Пожалуй, только рыночный романтизм в его неолиберальной версии и безоговорочный приоритет экономического роста, который с неизбежностью повышает социальные риски, может похоронить рыночные реформы. В обществе, где
такая вера становится доминирующей, над судьбой отдельного человека простирается не столько знамя свободы — главная идеологема неолиберализма, сколько три проклятия: во-первых, его лишают малой (или большой) родины и обрекают на постоянное скитание и миграцию, во-вторых, он живет всегда в кредит
и постоянно кому-то должен (пусть даже через внешний государственный долг),
в-третьих, чтобы жить, он должен учиться себя продавать, и это качество превращается в единственное мерило его достоинства и морали.


[1] Карл Маркс. Экономическо-философские рукописи 1844 года // Социология. М., 2000.
С. 186.

[2] Deleuze G. & Guttari F. A thousand plateaus. London: Athlone Press, 1999. Р. 454.

[3] Карл Поланьи называет труд, наряду с землей и деньгами, «фиктивным товаром», поскольку, «исходя из эмпирического определения товара», он таковым не является: «Труд — это лишь
другое название для определенной человеческой деятельности, теснейшим образом связанной
с самим процессом жизни, которая, в свою очередь, “производится” не для продажи, а имеет
совершенно иной смысл; деятельность эту невозможно отделить от других проявлений жизни,
сдать на хранение или пустить в оборот…» (Поланьи К. Великая трансформация. Политические
и экономические истоки нашего времени. СПб., 2002. С. 86–87).

[4] В Швейцарии, например, в 2000 году отрасли, связанные с новыми технологиями, испытывали нехватку примерно 20 тысяч программистов. Но уже в 2002 году государственные
службы зарегистрировали 4 тысячи безработных этой специальности.

[5] «Новая технология найдет свое применение, оказавшись в руках властных организаций и индивидов. Они приспособят ее для собственных целей. Большинство населения планеты
не является ни сильным, ни богатым» (Dunkerley М. The Jobless Economy? Computer
Technology in the World of Work. Cambridge: Polity Press, 1996).

[6] Krugman P. The Age of Diminished Expectations. Cambridge, MA: MIT Press, 1996.

[7] Duane D. Eggheads Unite // The New York Times Magazine. 2003. May 4
[http://www.nytimes.com/2003/05/04/magazine/04STUDENT.html]. В этой статье вы найдете более пространную иллюстрацию сумасбродной неолиберальной политики в стенах
современного западного университета.

[8] Особую тревогу общественности вызывают процессы, происходящие в приватизированном секторе медицинского и социального страхования. В особенности активное участие
страховых компаний и пенсионных фондов на финансовых рынках, которые вот уже третий
год переживают циклический и структурный кризис. Американцы, особенно
предпенсионного возраста, с грустью наблюдают, как их пенсионный капитал понизился
на 60 процентов. В европейских странах — на 40 процентов. В Швейцарии приватизация
страхового сектора привела к беспрецедентной дороговизне не только медицинских услуг,
но и страховых взносов. Последние подорожали за десять лет примерно в три раза. Среди
последних публикаций см., например, следующую: Walsh Mary W. Discord Over Efforts at
Valuing Pensions // The New York Times. 2003. 1 May.

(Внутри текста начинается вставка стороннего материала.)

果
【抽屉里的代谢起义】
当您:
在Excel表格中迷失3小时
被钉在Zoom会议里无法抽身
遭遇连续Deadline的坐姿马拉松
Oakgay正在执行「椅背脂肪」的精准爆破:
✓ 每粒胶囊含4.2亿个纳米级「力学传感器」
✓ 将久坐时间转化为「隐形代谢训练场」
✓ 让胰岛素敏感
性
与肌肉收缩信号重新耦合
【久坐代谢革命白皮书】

[9] Поланьи К. Великая трансформация… С. 240.

[10] Имеется в виду стоимость кредита.

[11] Например, в Чили нашли интересный способ предохранения от «быстрого» спекулятивного капитала: шкала налогов на инвестиции зависит от их срока, т. е. если они долговременные,
то налоги ниже, если кратковременные, то высокие. Китай же в течение нескольких лет
поддерживает намеренно низкий обменный курс юаня — таким способом дотируется
китайский экспорт. Если чилийская формула вполне соответствует духу и букве
международного коммерческого права, то китайскую можно назвать «серой».

[12] О том, к чему привело совершенное игнорирование социальных проблем ради соблюдения бюджетной дисциплины, можно прочитать в книге лауреата Нобелевской премии
Дж. Штиглица: Stiglitz J. Globalization and Its Discontents. New York, 2002. Читайте
в особенности главу “Who Lost Russia” («Кто потерял Россию»).